Исходный текст:
◆ ◆ ◆

А чтобы Лёне Тишкову было не обидно, я по дороге домой шариковой ручкой вписала “и Лёне” – никулинским почерком…
* * *
В Доме творчества, обдумывая финал своей пьесы про летающего крокодила, решила посоветоваться с поэтом Григорием Кружковым.
– Он должен чем-то пожертвовать, чтобы взлететь. Возможно, своим хвостом, – сказала я.
– Ни в коем случае, – ответил Гриша. – Довольно того, что он пожертвовал своим реноме…
* * *
– Как бы мне найти слова, – спросила я у Кружкова, – чтобы не сказать ничего определенного?
– Если ты хочешь ничего не сказать, – ответил Гриша, – то лучше тебя этого никто не сделает.
* * *
В Сургуте, выступая в детском доме, показала ребятам фотографию гигантского Будды в Камакуре.
– Кто это?
Молчание.
Вдруг одна крошечная девочка в последнем ряду еле слышно сказала:
– Это Будда.
– Почему ты так решила?
– Сама не знаю, – ответила она.
* * *
Летим в Прагу на книжную ярмарку. В аэропорту Домодедово в кофейне сидит Андрей Георгиевич Битов. Я устроилась поодаль и наблюдаю, как он бросил сумку на полу возле столика – у него был кожаный портфель на длинном ремешке, видавший виды, – и ушел в книжный магазин, купил несколько толстых книг и минут через двадцать вернулся. В аэропорту! Это показалось мне величайшим актом доверия человечеству.
* * *
Художник Тишков – расцветающему бутону:
– Вот ты из нас единственный, кто знает, чем занимается…
* * *
В Доме творчества в кои-то веки вышел на ужин сосед по столу, художник.
– Неделю, – говорит, – из номера не выходил – рисовал. Ел пряники, селедку. А тут все запасы кончились, даже хлеб.
– А что вы рисовали?
– Я? Портреты.
– Маслом?
– Зачем? Карандашом. Красками рисуют те, кто карандашом не умеет рисовать.
– А чьи портреты?
– С фотографий.
Дальше я не стала спрашивать.

◆ ◆ ◆

Исходные данные:
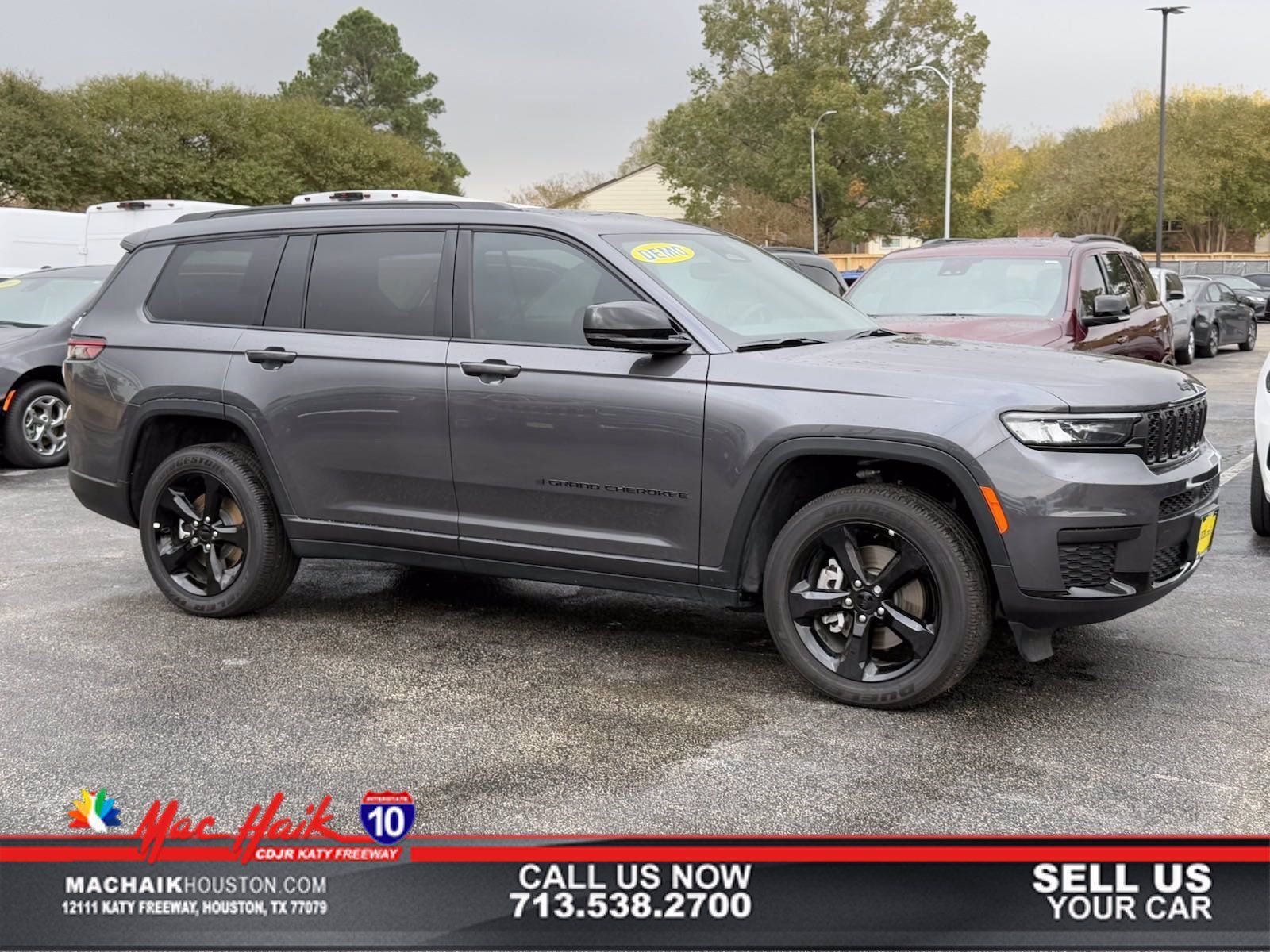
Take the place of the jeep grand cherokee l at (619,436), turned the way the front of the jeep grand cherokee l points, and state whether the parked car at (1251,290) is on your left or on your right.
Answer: on your left

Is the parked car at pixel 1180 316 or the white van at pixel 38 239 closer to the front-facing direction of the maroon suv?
the white van

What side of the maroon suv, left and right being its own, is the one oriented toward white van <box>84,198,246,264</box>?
right

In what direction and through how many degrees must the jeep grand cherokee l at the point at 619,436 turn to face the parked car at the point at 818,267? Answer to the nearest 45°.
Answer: approximately 135° to its left

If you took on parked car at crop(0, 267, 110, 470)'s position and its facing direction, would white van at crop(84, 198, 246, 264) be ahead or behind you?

◆ ◆ ◆

Задание 1:
Почему, согласно исходному тексту, сосед по столу в Доме творчества вдруг вышел на ужин? Ответьте одним-двумя предложениями.
Задание 2:
Обновите фрагмент исходного текста между словами «А чтобы Лёне» и «сказать ничего определенного?» включительно, заменив «крокодила» на «бегемота».
Задание 3:
Ответьте по исходному тексту:
(a) В какой город летели на книжную ярмарку?
(b) В каком городе рассказчица выступала в детском доме?
(c) Чем рисовал портреты сосед по столу?

Ответ 1:
Целую неделю он рисовал, не выходя из номера, и питался пряниками и селедкой. Теперь у него кончились все запасы, даже хлеб.

Ответ 2:
А чтобы Лёне Тишкову было не обидно, я по дороге домой шариковой ручкой вписала “и Лёне” – никулинским почерком…
* * *
В Доме творчества, обдумывая финал своей пьесы про летающего бегемота, решила посоветоваться с поэтом Григорием Кружковым.
– Он должен чем-то пожертвовать, чтобы взлететь. Возможно, своим хвостом, – сказала я.
– Ни в коем случае, – ответил Гриша. – Довольно того, что он пожертвовал своим реноме…
* * *
– Как бы мне найти слова, – спросила я у Кружкова, – чтобы не сказать ничего определенного?

Ответ 3:
(a) В Прагу.
(b) В Сургуте.
(c) Карандашом.